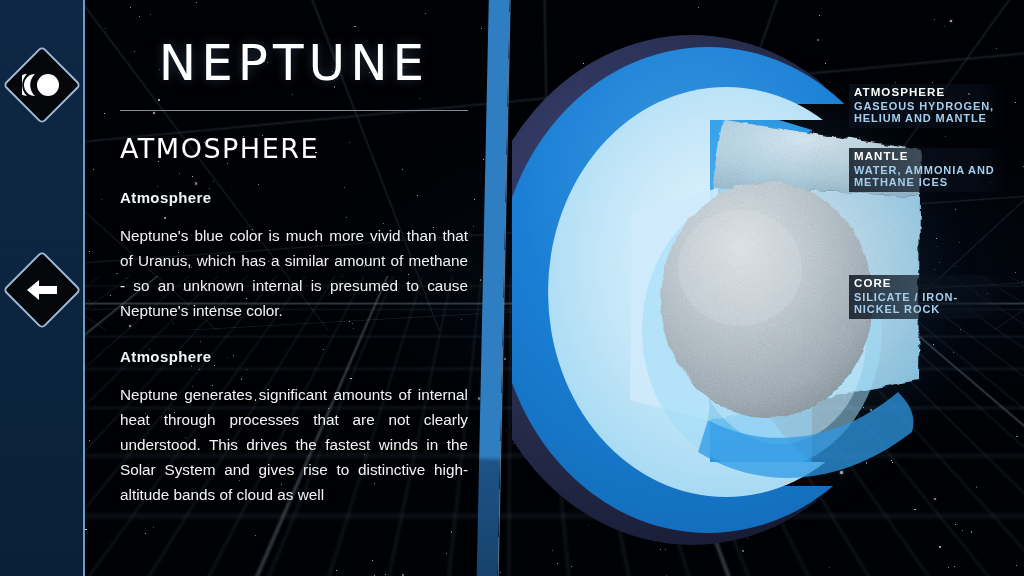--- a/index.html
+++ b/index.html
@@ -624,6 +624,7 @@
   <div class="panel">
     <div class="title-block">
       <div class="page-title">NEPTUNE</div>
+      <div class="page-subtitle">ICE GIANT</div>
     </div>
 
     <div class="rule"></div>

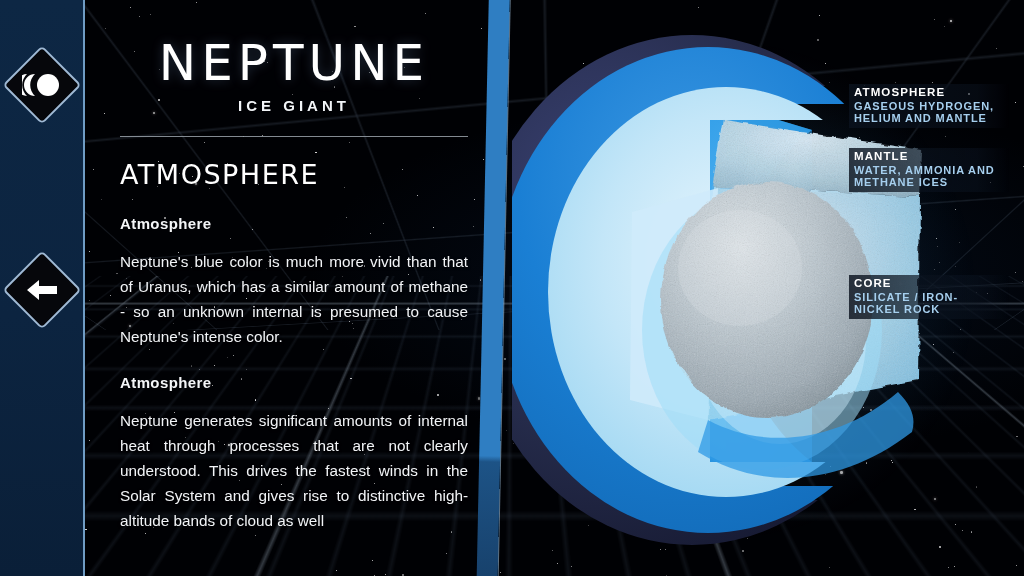--- a/index.html
+++ b/index.html
@@ -633,7 +633,7 @@
 
     <div>
       <div class="sub-head">Atmosphere</div>
-      <p class="body-copy">Neptune's blue color is much more vivid than that of Uranus, which has a similar amount of methane - so an unknown internal is presumed to cause Neptune's intense color.</p>
+      <p class="body-copy">Neptune's blue color is much more vivid than that of Uranus, which has a similar amount of methane - so an unknown component is presumed to cause Neptune's intense color.</p>
     </div>
 
     <div>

* * * * * * *

Instructions for the task:
Pictures stay out, but everything else in the records must be output exactly.

Task solution:
--- a/index.html
+++ b/index.html
@@ -624,6 +624,7 @@
   <div class="panel">
     <div class="title-block">
       <div class="page-title">NEPTUNE</div>
+      <div class="page-subtitle">ICE GIANT</div>
     </div>
 
     <div class="rule"></div>

--- a/index.html
+++ b/index.html
@@ -633,7 +633,7 @@
 
     <div>
       <div class="sub-head">Atmosphere</div>
-      <p class="body-copy">Neptune's blue color is much more vivid than that of Uranus, which has a similar amount of methane - so an unknown internal is presumed to cause Neptune's intense color.</p>
+      <p class="body-copy">Neptune's blue color is much more vivid than that of Uranus, which has a similar amount of methane - so an unknown component is presumed to cause Neptune's intense color.</p>
     </div>
 
     <div>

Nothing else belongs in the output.